> [Job item]:
Answer these questions about the forum thread on casting foam diffusers below:
(a) What was put on the mold as the release agent?
(b) According to bpape, what will need to be done for each casting?
(c) Once water was used to assist the curing, what did the foam do to the mold before it started shrinking?

> [Page excerpt]:
☆ ☆ ☆
I need to try the tip of water misting to help the curing. I am having several different problems right now, as I expected. I have angled the walls very slightly to help the release of the foam from the mold. I put petroleum jelly on as the release agent, however after the first foam diffuser, the second one started to stick to the mold. Also, some of the foam bubbles on the surface pop, and it makes the surface very bumpy. I will have to look up the epoxy, that could be promising.

Thanks for all the help. I will try to get some pictures up soon, though there's not much to see right now. If anyone has any other ideas about what or how to cast inexpensive diffusers, please share them.


----------



## bpape (Sep 14, 2006)

I suspect that no matter what you use as a release agent or a filler, you'll need to recoat the mold for each casting.

Bryan


----------



## aardvarcus (Oct 6, 2009)

I figured I would put up some photos of my first two attempts. Please, any suggestions/comments would be greatly welcomed. Hopefully I can churn out version 3 tonight.


----------



## aardvarcus (Oct 6, 2009)

Well, I have made a couple more using water to assist in the curing. This essentially solved all my previous problems, but introduced even more. Now, the foam over-expands the mold by quite a bit, but then shrinks up as it dries. It's still shrinking days later! The shrinking causes the side walls to cave in to convex shapes, and causes the taller stand alone pieces to curve towards the middle over time. So in essence, it looked a lot better at first, but over time it looks much worse than the original ones. Also, adding the water makes the foam even less dense, to the point where they are just barely "soft" to the touch. Not really soft, but not nearly as rigid as most rigid foam.


----------
☆ ☆ ☆
> [Input data]:

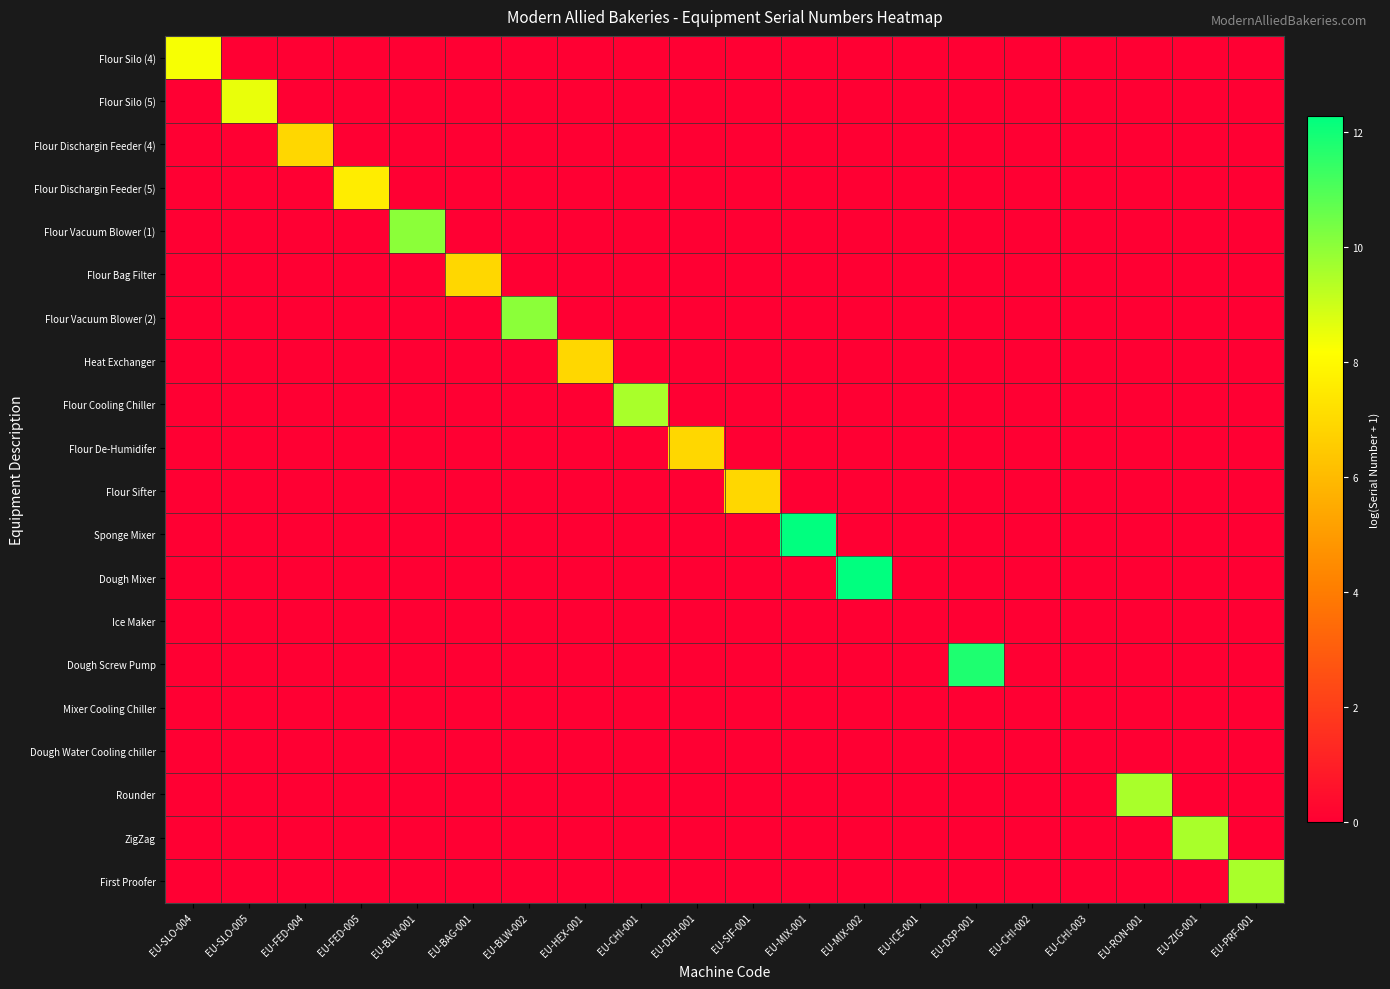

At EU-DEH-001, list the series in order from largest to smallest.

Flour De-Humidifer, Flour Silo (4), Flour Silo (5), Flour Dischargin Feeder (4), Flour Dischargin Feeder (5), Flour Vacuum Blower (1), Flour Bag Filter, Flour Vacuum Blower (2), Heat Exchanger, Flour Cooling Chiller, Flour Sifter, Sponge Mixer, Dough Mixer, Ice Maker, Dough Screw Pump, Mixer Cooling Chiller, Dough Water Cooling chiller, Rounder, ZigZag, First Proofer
☆ ☆ ☆
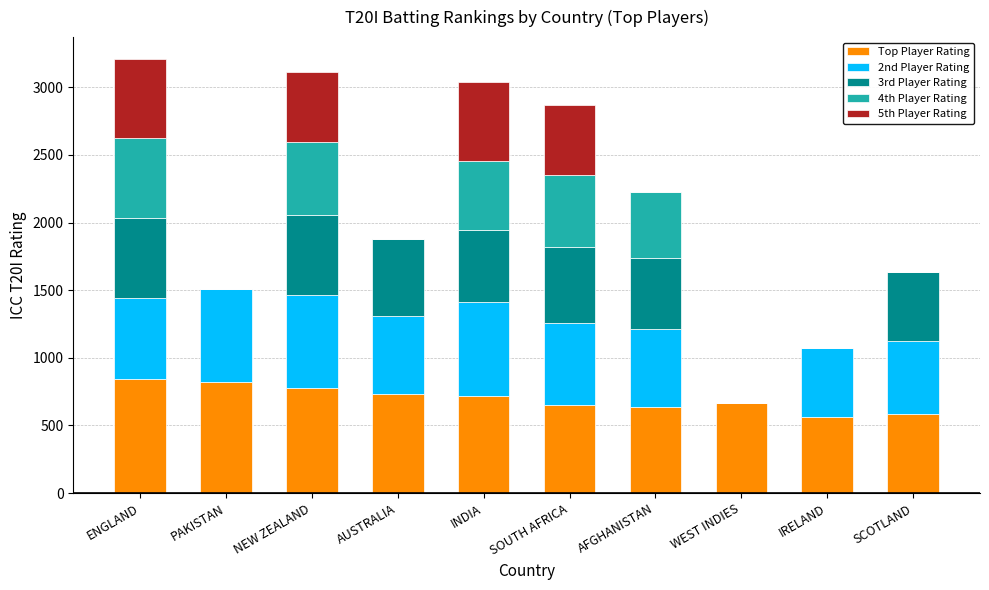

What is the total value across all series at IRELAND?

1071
☆ ☆ ☆
> [Exercise response]:
(a) Petroleum jelly.
(b) The mold will need to be recoated.
(c) It over-expanded the mold by quite a bit.